Design Studio (Three) Three

ARCHIVE

Tutors: Constance Lau and Stephen Harty

Constance Lau practices and teaches architecture in London and Singapore. The studio’s research interests in multiple interpretations and narratives are explored through the techniques of montage as well as notions of allegory. Narrative as an ongoing dialogue in architectural design is further articulated through projects in the book Dialogical Designs (2016).

Stephen Harty is an architect and director of Harty and Harty.

Mise-en-Scene: Displacement and the Grand Tour

Sir John Soane’s Museum, London was a residence, a place of learning and a repository for paintings, sculptures and architectural paraphernalia garnered over a lifetime. Much of this was inspired by Soane’s experiences on his Grand Tour during his early years. Hence from the end of the eighteenth-century until his death in 1837, nos. 12 and 13 Lincoln’s Inn Fields were constantly altered to accommodate new functions and acquisitions.

The spaces operated as analytical constructs that created a phantasmagoria of effects with inventive settings staged to reflect new narratives as well as technological advancements in architecture. The resulting theatre and ideas of theatricality could be argued as similar to the sixteenth-century notion of ‘cabinet of curiosities’ where the readings and meanings of the various objects were reliant on their immediate contexts. Hence the experience of the place is not singular, linear nor static.

While conservations efforts have ensured that the Soane Museum retains many of the key qualities, issues of use differ greatly from its inception, during Soane’s lifetime and at present. This can now only be understood through research where user patterns can be reconstructed through markings, and physical alterations to the buildings are able to provide information regarding changes to function and program. The words ‘theatre’ and ‘theatricality’ are used to describe spaces, buildings, activities, experiences and/or atmospheres. These various definitions will now be explored through architectural proposals, focusing on the notion of ‘use’ and the ability of the user to shape the reading of the Soane Museum, and later, the architectural proposal for an ‘archaeological artefact’.

Semester one: The Soane Theatre of ‘Curiosities’

The argument that ‘there is always a history of drawings, objects and buildings within and against which an architectural work can be seen’ is important. This notion of ‘polyphony’, which means ‘many voices’ is firstly explored through Sir John Soane’s Museum. Aldo Rossi’s II Teatro del Mondo (Theatre of the World) for the 1979 Architecture Biennale was designed to reference the eighteenth-century Venetian floating theatres. More importantly, this floating structure could interchangeably serve as a backdrop, a setting, and/or a work of architecture. This idea that a multiplicity of new meanings is created through the ever-changing relationships between program, object and site is key to the design of the Soane Theatre of ‘Curiosities’. Part residence, part museum/gallery, part repository, part theatre, the architectural narrative starts with issues of displacement and display. The design proposal takes on different theatrical effects to evoke the experiential and spatial qualities of a ‘cabinet of curiosity’.

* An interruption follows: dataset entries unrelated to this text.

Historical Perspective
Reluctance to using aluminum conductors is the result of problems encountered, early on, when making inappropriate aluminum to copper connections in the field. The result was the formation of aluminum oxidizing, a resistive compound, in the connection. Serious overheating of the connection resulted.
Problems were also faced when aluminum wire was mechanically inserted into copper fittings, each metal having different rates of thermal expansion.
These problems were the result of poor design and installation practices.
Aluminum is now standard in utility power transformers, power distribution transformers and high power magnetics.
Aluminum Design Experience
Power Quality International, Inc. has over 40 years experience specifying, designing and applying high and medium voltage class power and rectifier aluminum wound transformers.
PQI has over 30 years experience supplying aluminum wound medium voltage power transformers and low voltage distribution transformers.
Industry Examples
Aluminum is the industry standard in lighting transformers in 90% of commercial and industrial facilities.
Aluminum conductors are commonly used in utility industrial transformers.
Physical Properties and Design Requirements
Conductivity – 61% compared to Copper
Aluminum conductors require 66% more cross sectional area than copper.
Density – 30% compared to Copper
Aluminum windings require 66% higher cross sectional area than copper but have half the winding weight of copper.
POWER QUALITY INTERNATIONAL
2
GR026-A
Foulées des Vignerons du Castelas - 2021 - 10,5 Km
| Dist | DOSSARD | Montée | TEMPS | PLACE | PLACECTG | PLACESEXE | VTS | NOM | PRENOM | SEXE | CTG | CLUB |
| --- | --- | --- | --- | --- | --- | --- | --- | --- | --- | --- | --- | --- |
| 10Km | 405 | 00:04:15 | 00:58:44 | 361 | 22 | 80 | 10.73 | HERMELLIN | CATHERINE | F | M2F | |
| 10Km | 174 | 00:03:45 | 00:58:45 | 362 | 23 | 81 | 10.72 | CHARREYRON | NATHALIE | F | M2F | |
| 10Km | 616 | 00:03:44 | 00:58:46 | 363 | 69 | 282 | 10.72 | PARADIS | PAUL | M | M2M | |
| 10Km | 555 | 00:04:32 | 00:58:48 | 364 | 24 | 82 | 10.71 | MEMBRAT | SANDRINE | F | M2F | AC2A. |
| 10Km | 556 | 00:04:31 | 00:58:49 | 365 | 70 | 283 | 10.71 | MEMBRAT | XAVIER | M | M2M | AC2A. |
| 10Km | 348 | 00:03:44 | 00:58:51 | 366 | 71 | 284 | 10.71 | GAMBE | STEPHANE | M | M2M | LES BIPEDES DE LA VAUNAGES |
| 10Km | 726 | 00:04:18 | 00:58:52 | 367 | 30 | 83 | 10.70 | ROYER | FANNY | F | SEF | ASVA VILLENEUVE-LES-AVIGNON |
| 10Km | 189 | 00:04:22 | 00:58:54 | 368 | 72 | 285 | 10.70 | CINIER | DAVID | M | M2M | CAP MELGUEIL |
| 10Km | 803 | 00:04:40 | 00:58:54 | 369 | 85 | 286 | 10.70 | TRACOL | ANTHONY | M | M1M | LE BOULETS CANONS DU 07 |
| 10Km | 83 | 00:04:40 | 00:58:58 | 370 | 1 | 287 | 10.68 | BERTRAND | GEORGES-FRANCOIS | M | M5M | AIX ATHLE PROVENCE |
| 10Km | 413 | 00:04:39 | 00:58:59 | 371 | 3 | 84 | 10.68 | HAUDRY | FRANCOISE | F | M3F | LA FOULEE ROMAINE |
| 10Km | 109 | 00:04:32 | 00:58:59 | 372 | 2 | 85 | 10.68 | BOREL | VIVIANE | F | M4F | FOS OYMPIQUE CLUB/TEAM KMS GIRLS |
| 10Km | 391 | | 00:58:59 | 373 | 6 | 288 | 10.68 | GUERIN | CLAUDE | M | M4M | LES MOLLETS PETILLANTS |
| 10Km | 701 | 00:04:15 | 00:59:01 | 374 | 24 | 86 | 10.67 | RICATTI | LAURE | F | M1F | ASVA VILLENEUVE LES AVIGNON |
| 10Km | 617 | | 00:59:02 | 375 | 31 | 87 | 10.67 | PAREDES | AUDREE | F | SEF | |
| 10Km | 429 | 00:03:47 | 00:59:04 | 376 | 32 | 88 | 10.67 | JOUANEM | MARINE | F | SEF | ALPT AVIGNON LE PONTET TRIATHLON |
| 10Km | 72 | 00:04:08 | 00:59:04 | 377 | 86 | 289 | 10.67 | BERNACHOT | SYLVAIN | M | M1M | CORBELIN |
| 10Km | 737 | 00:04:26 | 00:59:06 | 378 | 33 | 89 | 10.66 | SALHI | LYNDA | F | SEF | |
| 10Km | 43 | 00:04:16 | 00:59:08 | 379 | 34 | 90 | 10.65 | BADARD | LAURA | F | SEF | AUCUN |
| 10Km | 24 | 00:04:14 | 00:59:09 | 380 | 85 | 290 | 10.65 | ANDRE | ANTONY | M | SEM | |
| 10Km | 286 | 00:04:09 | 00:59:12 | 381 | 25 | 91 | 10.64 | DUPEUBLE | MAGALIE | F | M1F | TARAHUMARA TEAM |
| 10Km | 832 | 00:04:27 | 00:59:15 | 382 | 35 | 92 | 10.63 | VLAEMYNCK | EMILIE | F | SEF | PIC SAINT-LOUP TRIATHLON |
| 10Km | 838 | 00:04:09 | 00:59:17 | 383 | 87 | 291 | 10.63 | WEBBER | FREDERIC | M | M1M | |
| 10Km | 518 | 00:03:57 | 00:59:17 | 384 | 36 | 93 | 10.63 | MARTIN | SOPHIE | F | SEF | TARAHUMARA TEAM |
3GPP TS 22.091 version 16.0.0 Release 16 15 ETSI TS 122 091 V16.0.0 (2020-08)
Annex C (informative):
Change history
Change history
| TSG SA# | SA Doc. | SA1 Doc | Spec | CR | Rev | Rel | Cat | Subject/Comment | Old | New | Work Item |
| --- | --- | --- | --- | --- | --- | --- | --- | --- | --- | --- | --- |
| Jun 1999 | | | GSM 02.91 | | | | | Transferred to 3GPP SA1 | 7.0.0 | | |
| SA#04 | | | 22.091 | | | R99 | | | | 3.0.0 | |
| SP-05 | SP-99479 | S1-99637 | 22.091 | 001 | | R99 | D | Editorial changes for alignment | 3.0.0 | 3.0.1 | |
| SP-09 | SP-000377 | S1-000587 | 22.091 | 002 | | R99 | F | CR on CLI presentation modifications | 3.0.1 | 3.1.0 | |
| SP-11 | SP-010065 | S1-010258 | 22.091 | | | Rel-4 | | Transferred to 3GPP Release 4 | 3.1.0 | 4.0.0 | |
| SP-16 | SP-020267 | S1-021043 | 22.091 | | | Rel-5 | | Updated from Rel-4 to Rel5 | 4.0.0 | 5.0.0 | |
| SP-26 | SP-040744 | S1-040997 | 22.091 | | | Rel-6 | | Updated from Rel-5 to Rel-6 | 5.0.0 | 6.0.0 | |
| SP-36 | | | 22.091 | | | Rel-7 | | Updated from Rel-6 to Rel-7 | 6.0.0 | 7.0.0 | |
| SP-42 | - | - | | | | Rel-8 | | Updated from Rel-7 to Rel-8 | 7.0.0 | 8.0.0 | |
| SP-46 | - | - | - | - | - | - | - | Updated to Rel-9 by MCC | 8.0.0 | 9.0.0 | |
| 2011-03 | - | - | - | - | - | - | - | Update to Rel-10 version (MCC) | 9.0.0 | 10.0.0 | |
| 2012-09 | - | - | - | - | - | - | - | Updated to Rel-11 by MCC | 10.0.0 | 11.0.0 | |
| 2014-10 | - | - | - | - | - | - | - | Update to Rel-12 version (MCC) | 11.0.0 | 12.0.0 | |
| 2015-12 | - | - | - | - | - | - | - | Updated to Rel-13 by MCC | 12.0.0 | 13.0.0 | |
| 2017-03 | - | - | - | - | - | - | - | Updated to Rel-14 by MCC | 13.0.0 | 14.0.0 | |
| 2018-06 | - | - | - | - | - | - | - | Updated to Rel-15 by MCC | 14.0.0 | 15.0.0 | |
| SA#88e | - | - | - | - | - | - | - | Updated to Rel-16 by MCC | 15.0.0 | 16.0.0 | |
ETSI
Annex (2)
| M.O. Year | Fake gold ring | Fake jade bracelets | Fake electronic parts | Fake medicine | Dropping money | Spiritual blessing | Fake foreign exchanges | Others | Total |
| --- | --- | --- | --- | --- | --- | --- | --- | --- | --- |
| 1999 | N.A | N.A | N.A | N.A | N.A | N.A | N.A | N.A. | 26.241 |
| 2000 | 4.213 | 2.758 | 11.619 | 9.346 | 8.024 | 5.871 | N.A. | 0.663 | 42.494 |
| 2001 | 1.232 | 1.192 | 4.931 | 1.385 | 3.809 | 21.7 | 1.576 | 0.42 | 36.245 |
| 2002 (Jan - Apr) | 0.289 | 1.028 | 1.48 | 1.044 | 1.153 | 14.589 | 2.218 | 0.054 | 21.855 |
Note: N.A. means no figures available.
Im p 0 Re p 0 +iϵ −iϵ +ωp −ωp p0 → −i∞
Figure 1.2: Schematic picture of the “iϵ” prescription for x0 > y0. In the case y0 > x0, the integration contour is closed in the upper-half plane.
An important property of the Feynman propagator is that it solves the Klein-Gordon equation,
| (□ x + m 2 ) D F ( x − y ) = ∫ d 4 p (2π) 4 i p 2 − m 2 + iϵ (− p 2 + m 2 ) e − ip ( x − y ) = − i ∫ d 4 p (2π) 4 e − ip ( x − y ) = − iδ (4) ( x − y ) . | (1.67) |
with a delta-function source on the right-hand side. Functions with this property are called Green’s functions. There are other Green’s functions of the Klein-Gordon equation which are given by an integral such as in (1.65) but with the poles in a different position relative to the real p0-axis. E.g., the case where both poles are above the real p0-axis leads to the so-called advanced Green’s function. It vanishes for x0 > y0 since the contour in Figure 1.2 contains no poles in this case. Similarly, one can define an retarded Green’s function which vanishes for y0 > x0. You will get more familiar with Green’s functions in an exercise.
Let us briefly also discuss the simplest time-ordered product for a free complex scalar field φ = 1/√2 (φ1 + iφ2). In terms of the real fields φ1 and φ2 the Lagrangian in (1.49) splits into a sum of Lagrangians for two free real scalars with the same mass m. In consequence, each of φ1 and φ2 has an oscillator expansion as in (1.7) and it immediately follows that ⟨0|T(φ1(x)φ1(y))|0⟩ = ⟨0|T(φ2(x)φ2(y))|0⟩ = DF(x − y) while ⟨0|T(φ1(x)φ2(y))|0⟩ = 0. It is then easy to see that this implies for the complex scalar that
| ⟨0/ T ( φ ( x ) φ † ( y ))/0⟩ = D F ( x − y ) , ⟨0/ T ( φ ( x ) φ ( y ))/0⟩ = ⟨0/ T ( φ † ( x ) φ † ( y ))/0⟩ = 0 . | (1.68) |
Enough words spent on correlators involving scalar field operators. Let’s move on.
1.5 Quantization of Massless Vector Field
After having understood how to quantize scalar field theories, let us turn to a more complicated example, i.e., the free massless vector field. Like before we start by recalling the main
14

This building is to be designed as an extension of the existing Soane Museum occupying the rear plot, right through onto Whetstone Park, to include an additional new entrance. In addition to the qualities apparent in the existing Soane Museum, design concepts can be furthered through investigating the various definitions of the words ‘theatre’ and ‘theatricality’ as previously mentioned. Hence the experience of architecture is seen as ongoing theoretical and physical responses.